"""

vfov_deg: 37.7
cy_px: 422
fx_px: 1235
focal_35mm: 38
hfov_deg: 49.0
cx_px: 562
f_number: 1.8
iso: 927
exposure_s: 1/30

"""
"""

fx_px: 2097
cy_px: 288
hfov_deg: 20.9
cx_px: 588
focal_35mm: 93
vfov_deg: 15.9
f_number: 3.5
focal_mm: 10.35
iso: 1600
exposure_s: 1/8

"""
"""

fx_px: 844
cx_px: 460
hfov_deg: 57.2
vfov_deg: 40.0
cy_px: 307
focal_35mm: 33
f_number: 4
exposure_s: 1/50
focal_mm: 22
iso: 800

"""

Each line in the listing above from the one containing "vfov_deg: 37.7" through the one containing "exposure_s: 1/30" should be repeated exactly, and no other line.

vfov_deg: 37.7
cy_px: 422
fx_px: 1235
focal_35mm: 38
hfov_deg: 49.0
cx_px: 562
f_number: 1.8
iso: 927
exposure_s: 1/30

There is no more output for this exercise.